Porque es necesario realmente que concedamos un
crédito sin límites, para que aceptemos de buena
gana poner nuestro corazón en lo que no vemos,
quitándolo de lo que vemos, sólo por creer que la
Palabra de Dios no puede engañarnos cuando nos habla
y nos ofrece su propia vida divina, mostrándonos que
aquello es todo y que esto es nada. De ahí que
nuestra fe, si es viva, honre tanto a Dios y le
agrade tanto, como al padre agrada la total
confianza del hijito que sin sombra de duda le
sigue, sabiendo que en ello está su bien. Él nos da
entonces evidencias tales de su verdad cuando
escuchamos su lenguaje en las Escrituras, que ello,
como dice Santa Ángela de Foligno, nos hace olvidar
del mundo exterior y también de nosotros mismos.
Pero, sin embargo, el deseo de
ver cara a
cara, ese anhelo de toda la Iglesia y de cada
alma, con el cual termina toda la Biblia: “Ven,
Señor Jesús” (Ap. 22, 20 y nota), crece en nosotros
cada vez más porque se nos ha hecho saber que ese
día, al conocer
de la manera en que también fui conocido, seremos hechos iguales a
Jesús (Fil. 3, 20 s.; Rm. 8, 29; Ga. 4, 9; 1 Jn. 3,
2).
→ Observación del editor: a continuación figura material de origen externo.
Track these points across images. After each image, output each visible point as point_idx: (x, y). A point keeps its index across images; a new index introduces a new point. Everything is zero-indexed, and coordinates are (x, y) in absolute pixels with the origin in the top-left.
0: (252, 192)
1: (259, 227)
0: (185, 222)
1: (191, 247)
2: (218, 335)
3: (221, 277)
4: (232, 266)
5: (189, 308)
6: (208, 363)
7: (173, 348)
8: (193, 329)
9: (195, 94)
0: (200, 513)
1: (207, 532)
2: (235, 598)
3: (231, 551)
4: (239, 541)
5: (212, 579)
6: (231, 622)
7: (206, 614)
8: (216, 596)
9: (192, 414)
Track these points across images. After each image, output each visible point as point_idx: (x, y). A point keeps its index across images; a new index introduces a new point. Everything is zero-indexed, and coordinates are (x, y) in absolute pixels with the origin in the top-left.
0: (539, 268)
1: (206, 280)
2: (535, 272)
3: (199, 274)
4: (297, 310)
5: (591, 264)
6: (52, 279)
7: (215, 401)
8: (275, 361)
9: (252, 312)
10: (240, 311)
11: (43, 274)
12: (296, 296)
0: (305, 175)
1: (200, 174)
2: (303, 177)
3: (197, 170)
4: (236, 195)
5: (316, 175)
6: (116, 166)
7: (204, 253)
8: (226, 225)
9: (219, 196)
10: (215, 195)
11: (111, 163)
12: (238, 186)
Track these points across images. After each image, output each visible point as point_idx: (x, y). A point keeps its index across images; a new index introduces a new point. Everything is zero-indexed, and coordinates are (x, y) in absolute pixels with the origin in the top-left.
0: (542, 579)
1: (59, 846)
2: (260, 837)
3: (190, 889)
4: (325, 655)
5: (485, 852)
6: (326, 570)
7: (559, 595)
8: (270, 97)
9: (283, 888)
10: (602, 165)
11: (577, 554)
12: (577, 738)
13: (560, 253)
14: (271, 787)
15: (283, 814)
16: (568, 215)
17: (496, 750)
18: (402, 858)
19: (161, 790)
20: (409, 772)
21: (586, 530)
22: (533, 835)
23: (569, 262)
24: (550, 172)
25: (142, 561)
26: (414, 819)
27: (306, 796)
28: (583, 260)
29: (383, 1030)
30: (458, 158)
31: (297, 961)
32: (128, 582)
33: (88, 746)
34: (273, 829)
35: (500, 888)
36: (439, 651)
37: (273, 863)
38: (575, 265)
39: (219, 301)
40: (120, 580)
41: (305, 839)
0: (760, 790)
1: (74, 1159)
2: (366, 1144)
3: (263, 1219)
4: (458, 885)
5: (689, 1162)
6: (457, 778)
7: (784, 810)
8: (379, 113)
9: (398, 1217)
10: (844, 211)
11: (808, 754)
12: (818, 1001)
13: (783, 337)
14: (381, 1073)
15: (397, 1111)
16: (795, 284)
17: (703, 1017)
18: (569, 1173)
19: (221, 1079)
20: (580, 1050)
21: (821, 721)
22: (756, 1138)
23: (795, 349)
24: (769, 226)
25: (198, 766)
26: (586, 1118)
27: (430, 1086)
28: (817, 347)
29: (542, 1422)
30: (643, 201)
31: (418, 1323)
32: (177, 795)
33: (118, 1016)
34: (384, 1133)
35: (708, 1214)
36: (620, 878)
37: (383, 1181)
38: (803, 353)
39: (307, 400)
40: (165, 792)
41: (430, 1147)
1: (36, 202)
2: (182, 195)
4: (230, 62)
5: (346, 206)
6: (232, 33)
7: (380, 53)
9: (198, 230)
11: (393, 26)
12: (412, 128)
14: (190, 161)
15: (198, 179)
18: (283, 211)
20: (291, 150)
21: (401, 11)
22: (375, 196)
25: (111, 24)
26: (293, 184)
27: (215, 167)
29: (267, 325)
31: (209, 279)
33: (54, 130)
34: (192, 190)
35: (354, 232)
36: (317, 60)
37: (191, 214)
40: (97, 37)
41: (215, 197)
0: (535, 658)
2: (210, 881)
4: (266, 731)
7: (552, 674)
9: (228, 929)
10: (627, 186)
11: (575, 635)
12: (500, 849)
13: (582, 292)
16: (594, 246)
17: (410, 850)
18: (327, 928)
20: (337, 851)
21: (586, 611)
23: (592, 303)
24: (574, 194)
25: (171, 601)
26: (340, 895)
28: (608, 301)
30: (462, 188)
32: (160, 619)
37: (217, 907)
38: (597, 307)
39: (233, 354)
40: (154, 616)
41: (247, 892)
El mismo S. Juan nos revela que esta anhelosa
esperanza de ver a Jesús, nos santifica, así como Él
es santo (1 Jn. 3, 3; cf. Ct. 8, 14 y nota). Y S.
Pablo nos muestra que no se trata de desear la
muerte (2 Co. 5, 1 ss. y notas), sino la
transformación que él mismo revela nos traerá Cristo
en su venida. Cf. 15, 51; 1 Ts. 4, 16 s. y notas.
13. S. Agustín,
previniéndonos contra la vanidad del culto puramente
exterior, nos dice que el culto máximo que Dios
recibe de
nosotros es el de nuestra fe, nuestra esperanza y
nuestro amor (cf. v. 1-3 y notas; Jn. 6, 29). La
caridad es, como dice Santo Tomás, la que, mientras
vivimos, da la vida a la fe y a la esperanza, pero
un día sólo la caridad permanecerá para siempre y,
como dice el Doctor Angélico en otro lugar, la
diferencia en la bienaventuranza corresponderá al
grado de caridad y no al de alguna otra virtud. Por
esta razón, entre mil otras, ella es la más
excelente de las tres virtudes teologales, si las
miramos como distintas entre sí. Notemos que así
cumplirá Él, de un modo infinitamente admirable y
superabundante, aquella loca ambición de nuestros
primeros padres (Gn. 3, 4), que Satanás les inspiró
sin sospechar que en eso consistía el ansia del
mismo Dios por prodigar su propia vida divina, mas
no por vía de rebelión, que era innecesaria, sino
por vía de Paternidad, haciéndonos hijos suyos
iguales a Jesús y gracias a los méritos redentores
de Jesús. Tal es la obra que hace en nosotros el
Espíritu Santo. Cf. Ef. 1, 5; Rm. 8, 14 y notas.